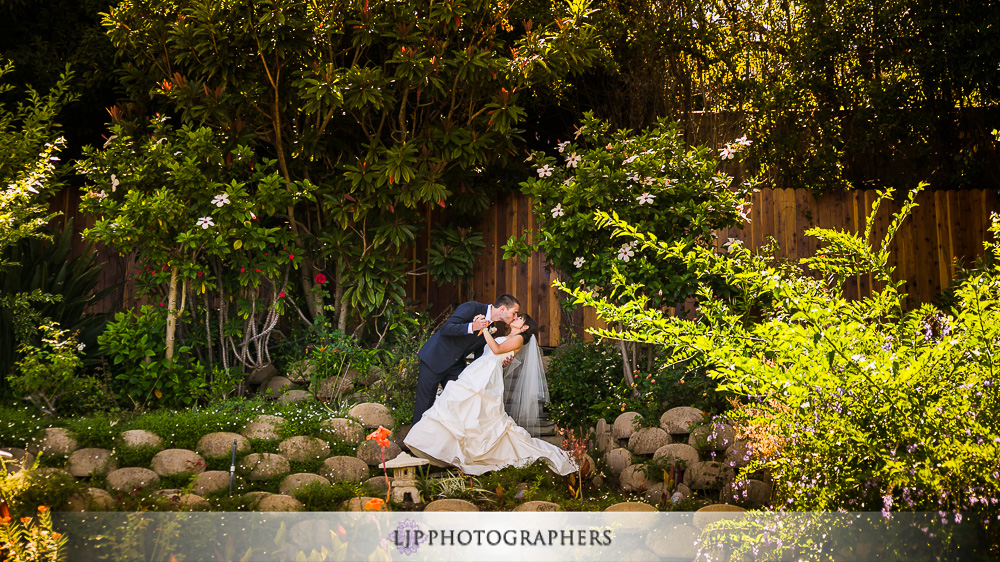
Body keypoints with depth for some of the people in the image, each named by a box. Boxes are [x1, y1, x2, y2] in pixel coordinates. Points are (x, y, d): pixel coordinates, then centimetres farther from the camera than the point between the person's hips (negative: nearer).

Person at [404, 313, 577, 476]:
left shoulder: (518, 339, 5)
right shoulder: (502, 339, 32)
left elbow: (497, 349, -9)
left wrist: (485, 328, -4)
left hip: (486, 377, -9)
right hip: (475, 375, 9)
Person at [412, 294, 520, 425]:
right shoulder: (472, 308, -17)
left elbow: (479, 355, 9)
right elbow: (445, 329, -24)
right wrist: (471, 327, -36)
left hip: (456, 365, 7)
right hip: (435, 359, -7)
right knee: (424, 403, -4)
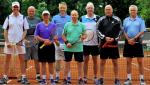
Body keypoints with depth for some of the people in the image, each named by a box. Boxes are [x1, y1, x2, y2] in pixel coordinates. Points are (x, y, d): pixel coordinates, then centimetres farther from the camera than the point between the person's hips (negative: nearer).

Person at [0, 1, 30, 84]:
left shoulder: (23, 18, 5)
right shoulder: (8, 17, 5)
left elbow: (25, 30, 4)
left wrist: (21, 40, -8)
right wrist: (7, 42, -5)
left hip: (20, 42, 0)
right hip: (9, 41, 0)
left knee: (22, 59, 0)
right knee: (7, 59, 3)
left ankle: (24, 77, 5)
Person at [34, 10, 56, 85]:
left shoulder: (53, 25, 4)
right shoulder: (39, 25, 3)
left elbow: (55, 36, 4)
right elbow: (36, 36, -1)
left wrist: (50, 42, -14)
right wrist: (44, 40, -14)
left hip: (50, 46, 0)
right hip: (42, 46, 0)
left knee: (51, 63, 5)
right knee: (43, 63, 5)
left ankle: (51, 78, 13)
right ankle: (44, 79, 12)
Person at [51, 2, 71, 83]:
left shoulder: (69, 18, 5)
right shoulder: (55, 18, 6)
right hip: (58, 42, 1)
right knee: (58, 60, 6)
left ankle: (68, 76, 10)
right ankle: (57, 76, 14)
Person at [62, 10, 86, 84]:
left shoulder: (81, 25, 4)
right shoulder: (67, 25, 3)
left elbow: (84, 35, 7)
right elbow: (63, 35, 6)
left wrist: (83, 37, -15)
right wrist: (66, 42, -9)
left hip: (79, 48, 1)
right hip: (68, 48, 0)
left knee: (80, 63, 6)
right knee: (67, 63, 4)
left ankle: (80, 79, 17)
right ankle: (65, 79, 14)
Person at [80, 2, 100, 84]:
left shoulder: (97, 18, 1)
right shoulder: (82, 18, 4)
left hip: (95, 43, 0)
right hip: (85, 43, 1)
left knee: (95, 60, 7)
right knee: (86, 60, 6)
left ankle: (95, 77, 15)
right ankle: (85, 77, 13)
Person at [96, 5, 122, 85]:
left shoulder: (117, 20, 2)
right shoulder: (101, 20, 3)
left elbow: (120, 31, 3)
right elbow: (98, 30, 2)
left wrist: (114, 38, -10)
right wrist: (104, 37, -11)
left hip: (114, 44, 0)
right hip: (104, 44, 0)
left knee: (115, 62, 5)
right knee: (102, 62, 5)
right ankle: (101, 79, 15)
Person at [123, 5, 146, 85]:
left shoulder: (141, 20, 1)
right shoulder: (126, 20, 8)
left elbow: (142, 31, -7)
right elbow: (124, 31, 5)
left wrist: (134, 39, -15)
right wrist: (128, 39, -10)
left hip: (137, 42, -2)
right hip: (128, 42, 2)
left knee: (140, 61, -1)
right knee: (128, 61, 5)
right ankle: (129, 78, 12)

::::

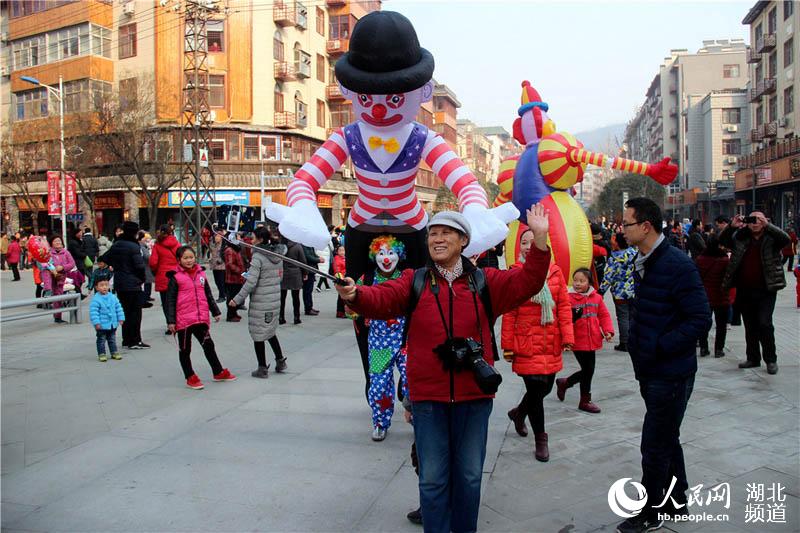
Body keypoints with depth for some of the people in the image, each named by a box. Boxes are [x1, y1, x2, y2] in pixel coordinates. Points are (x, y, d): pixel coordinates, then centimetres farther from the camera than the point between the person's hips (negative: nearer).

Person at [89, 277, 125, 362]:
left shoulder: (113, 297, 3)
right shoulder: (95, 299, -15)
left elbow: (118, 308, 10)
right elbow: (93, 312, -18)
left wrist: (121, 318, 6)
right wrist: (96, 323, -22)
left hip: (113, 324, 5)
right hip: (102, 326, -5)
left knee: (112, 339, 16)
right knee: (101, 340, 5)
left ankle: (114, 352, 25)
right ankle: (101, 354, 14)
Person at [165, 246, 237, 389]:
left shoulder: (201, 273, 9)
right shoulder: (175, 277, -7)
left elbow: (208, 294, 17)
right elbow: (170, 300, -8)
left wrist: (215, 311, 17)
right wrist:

::::

### Problem
Among the lines above, find the one with "right elbow: (36, 36, -1)" and the one with "right wrist: (66, 42, -9)". Quote both and everything between them, exactly.

### Task response
right elbow: (36, 36, -1)
left wrist: (50, 42, -14)
right wrist: (44, 40, -14)
left hip: (50, 46, 0)
right hip: (42, 46, 0)
left knee: (51, 63, 5)
right knee: (43, 63, 5)
left ankle: (51, 78, 13)
right ankle: (44, 79, 12)
Person at [51, 2, 71, 83]:
left shoulder: (69, 18, 5)
right shoulder: (55, 18, 6)
right hip: (58, 42, 1)
right knee: (58, 60, 6)
left ankle: (68, 76, 10)
right ankle: (57, 76, 14)
Person at [62, 10, 86, 84]:
left shoulder: (81, 25, 4)
right shoulder: (67, 25, 3)
left elbow: (84, 35, 7)
right elbow: (63, 35, 6)
left wrist: (83, 37, -15)
right wrist: (66, 42, -9)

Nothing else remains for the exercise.